# [Given problem]
Write the listing out again, all of it, word for word.

# [Material to process]
---+---

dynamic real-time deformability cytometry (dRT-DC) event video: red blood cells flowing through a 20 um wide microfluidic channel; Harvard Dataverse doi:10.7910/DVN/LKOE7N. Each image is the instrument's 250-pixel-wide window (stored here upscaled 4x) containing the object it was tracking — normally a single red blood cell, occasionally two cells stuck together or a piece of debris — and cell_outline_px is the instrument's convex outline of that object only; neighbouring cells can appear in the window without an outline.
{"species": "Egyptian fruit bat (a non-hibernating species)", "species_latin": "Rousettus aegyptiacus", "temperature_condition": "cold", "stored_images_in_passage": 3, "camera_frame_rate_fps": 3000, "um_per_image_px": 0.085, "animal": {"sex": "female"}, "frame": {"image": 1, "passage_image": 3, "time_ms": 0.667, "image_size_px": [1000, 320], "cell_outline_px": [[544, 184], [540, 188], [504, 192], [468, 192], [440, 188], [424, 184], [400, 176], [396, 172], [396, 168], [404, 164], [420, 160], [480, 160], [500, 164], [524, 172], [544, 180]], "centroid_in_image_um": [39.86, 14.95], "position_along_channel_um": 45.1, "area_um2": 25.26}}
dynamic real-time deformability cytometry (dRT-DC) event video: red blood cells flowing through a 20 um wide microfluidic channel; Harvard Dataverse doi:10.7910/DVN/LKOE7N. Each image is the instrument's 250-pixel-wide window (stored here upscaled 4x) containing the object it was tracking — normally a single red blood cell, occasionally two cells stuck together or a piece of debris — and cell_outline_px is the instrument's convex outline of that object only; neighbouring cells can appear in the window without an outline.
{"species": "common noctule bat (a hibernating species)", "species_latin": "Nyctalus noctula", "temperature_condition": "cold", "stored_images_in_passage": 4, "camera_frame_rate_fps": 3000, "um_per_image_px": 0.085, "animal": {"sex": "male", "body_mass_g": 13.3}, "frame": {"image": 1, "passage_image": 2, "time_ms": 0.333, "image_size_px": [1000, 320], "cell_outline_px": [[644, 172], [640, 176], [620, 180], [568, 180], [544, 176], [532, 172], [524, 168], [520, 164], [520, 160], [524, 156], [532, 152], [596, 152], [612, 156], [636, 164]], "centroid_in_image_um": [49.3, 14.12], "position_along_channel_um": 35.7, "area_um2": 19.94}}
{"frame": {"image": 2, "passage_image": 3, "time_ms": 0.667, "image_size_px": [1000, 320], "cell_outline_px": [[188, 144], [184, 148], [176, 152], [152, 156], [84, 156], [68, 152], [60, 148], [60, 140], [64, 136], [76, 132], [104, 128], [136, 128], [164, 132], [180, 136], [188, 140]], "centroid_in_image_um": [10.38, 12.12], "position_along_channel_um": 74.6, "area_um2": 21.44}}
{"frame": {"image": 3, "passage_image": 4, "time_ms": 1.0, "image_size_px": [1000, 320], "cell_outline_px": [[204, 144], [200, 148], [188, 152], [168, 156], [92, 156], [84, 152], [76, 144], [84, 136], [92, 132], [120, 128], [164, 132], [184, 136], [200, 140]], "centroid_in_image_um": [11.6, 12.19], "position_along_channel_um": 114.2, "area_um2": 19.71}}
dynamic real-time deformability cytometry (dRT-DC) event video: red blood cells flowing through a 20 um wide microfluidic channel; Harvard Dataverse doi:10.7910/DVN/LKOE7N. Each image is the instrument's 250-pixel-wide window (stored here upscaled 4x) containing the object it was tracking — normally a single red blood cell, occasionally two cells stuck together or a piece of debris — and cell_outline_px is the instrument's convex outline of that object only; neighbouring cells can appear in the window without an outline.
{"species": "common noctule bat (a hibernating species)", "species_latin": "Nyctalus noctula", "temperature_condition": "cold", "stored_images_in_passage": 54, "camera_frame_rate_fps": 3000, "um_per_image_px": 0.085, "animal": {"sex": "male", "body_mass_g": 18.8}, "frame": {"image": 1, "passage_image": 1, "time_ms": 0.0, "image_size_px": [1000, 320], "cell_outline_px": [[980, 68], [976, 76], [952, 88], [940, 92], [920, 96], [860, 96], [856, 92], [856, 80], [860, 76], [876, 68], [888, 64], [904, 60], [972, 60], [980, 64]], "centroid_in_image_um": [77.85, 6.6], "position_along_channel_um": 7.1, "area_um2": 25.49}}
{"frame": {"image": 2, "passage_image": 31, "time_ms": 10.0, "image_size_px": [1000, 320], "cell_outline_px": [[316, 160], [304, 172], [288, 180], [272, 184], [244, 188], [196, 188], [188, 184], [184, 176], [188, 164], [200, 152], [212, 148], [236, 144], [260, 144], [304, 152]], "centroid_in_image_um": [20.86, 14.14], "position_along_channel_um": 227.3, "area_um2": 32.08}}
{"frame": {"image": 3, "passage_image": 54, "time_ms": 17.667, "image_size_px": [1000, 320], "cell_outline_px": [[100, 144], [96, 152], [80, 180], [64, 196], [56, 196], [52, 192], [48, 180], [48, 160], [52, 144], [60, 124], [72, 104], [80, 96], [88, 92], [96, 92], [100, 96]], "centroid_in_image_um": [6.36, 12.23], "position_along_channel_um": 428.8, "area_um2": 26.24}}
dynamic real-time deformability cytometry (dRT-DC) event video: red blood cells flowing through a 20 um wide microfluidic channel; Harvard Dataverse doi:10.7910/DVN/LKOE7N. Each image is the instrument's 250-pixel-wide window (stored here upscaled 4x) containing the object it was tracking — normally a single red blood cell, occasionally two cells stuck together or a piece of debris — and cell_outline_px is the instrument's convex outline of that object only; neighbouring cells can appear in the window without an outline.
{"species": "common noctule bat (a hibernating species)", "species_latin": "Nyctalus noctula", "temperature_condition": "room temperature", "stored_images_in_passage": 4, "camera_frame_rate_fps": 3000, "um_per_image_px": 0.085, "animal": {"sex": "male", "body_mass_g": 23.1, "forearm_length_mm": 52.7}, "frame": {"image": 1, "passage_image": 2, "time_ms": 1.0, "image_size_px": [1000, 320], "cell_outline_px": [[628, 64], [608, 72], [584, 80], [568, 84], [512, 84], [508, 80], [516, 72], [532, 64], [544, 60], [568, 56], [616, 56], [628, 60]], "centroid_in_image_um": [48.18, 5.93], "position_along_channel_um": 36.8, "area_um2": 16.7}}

---+---

# [Full output]
dynamic real-time deformability cytometry (dRT-DC) event video: red blood cells flowing through a 20 um wide microfluidic channel; Harvard Dataverse doi:10.7910/DVN/LKOE7N. Each image is the instrument's 250-pixel-wide window (stored here upscaled 4x) containing the object it was tracking — normally a single red blood cell, occasionally two cells stuck together or a piece of debris — and cell_outline_px is the instrument's convex outline of that object only; neighbouring cells can appear in the window without an outline.
{"species": "Egyptian fruit bat (a non-hibernating species)", "species_latin": "Rousettus aegyptiacus", "temperature_condition": "cold", "stored_images_in_passage": 3, "camera_frame_rate_fps": 3000, "um_per_image_px": 0.085, "animal": {"sex": "female"}, "frame": {"image": 1, "passage_image": 3, "time_ms": 0.667, "image_size_px": [1000, 320], "cell_outline_px": [[544, 184], [540, 188], [504, 192], [468, 192], [440, 188], [424, 184], [400, 176], [396, 172], [396, 168], [404, 164], [420, 160], [480, 160], [500, 164], [524, 172], [544, 180]], "centroid_in_image_um": [39.86, 14.95], "position_along_channel_um": 45.1, "area_um2": 25.26}}
dynamic real-time deformability cytometry (dRT-DC) event video: red blood cells flowing through a 20 um wide microfluidic channel; Harvard Dataverse doi:10.7910/DVN/LKOE7N. Each image is the instrument's 250-pixel-wide window (stored here upscaled 4x) containing the object it was tracking — normally a single red blood cell, occasionally two cells stuck together or a piece of debris — and cell_outline_px is the instrument's convex outline of that object only; neighbouring cells can appear in the window without an outline.
{"species": "common noctule bat (a hibernating species)", "species_latin": "Nyctalus noctula", "temperature_condition": "cold", "stored_images_in_passage": 4, "camera_frame_rate_fps": 3000, "um_per_image_px": 0.085, "animal": {"sex": "male", "body_mass_g": 13.3}, "frame": {"image": 1, "passage_image": 2, "time_ms": 0.333, "image_size_px": [1000, 320], "cell_outline_px": [[644, 172], [640, 176], [620, 180], [568, 180], [544, 176], [532, 172], [524, 168], [520, 164], [520, 160], [524, 156], [532, 152], [596, 152], [612, 156], [636, 164]], "centroid_in_image_um": [49.3, 14.12], "position_along_channel_um": 35.7, "area_um2": 19.94}}
{"frame": {"image": 2, "passage_image": 3, "time_ms": 0.667, "image_size_px": [1000, 320], "cell_outline_px": [[188, 144], [184, 148], [176, 152], [152, 156], [84, 156], [68, 152], [60, 148], [60, 140], [64, 136], [76, 132], [104, 128], [136, 128], [164, 132], [180, 136], [188, 140]], "centroid_in_image_um": [10.38, 12.12], "position_along_channel_um": 74.6, "area_um2": 21.44}}
{"frame": {"image": 3, "passage_image": 4, "time_ms": 1.0, "image_size_px": [1000, 320], "cell_outline_px": [[204, 144], [200, 148], [188, 152], [168, 156], [92, 156], [84, 152], [76, 144], [84, 136], [92, 132], [120, 128], [164, 132], [184, 136], [200, 140]], "centroid_in_image_um": [11.6, 12.19], "position_along_channel_um": 114.2, "area_um2": 19.71}}
dynamic real-time deformability cytometry (dRT-DC) event video: red blood cells flowing through a 20 um wide microfluidic channel; Harvard Dataverse doi:10.7910/DVN/LKOE7N. Each image is the instrument's 250-pixel-wide window (stored here upscaled 4x) containing the object it was tracking — normally a single red blood cell, occasionally two cells stuck together or a piece of debris — and cell_outline_px is the instrument's convex outline of that object only; neighbouring cells can appear in the window without an outline.
{"species": "common noctule bat (a hibernating species)", "species_latin": "Nyctalus noctula", "temperature_condition": "cold", "stored_images_in_passage": 54, "camera_frame_rate_fps": 3000, "um_per_image_px": 0.085, "animal": {"sex": "male", "body_mass_g": 18.8}, "frame": {"image": 1, "passage_image": 1, "time_ms": 0.0, "image_size_px": [1000, 320], "cell_outline_px": [[980, 68], [976, 76], [952, 88], [940, 92], [920, 96], [860, 96], [856, 92], [856, 80], [860, 76], [876, 68], [888, 64], [904, 60], [972, 60], [980, 64]], "centroid_in_image_um": [77.85, 6.6], "position_along_channel_um": 7.1, "area_um2": 25.49}}
{"frame": {"image": 2, "passage_image": 31, "time_ms": 10.0, "image_size_px": [1000, 320], "cell_outline_px": [[316, 160], [304, 172], [288, 180], [272, 184], [244, 188], [196, 188], [188, 184], [184, 176], [188, 164], [200, 152], [212, 148], [236, 144], [260, 144], [304, 152]], "centroid_in_image_um": [20.86, 14.14], "position_along_channel_um": 227.3, "area_um2": 32.08}}
{"frame": {"image": 3, "passage_image": 54, "time_ms": 17.667, "image_size_px": [1000, 320], "cell_outline_px": [[100, 144], [96, 152], [80, 180], [64, 196], [56, 196], [52, 192], [48, 180], [48, 160], [52, 144], [60, 124], [72, 104], [80, 96], [88, 92], [96, 92], [100, 96]], "centroid_in_image_um": [6.36, 12.23], "position_along_channel_um": 428.8, "area_um2": 26.24}}
dynamic real-time deformability cytometry (dRT-DC) event video: red blood cells flowing through a 20 um wide microfluidic channel; Harvard Dataverse doi:10.7910/DVN/LKOE7N. Each image is the instrument's 250-pixel-wide window (stored here upscaled 4x) containing the object it was tracking — normally a single red blood cell, occasionally two cells stuck together or a piece of debris — and cell_outline_px is the instrument's convex outline of that object only; neighbouring cells can appear in the window without an outline.
{"species": "common noctule bat (a hibernating species)", "species_latin": "Nyctalus noctula", "temperature_condition": "room temperature", "stored_images_in_passage": 4, "camera_frame_rate_fps": 3000, "um_per_image_px": 0.085, "animal": {"sex": "male", "body_mass_g": 23.1, "forearm_length_mm": 52.7}, "frame": {"image": 1, "passage_image": 2, "time_ms": 1.0, "image_size_px": [1000, 320], "cell_outline_px": [[628, 64], [608, 72], [584, 80], [568, 84], [512, 84], [508, 80], [516, 72], [532, 64], [544, 60], [568, 56], [616, 56], [628, 60]], "centroid_in_image_um": [48.18, 5.93], "position_along_channel_um": 36.8, "area_um2": 16.7}}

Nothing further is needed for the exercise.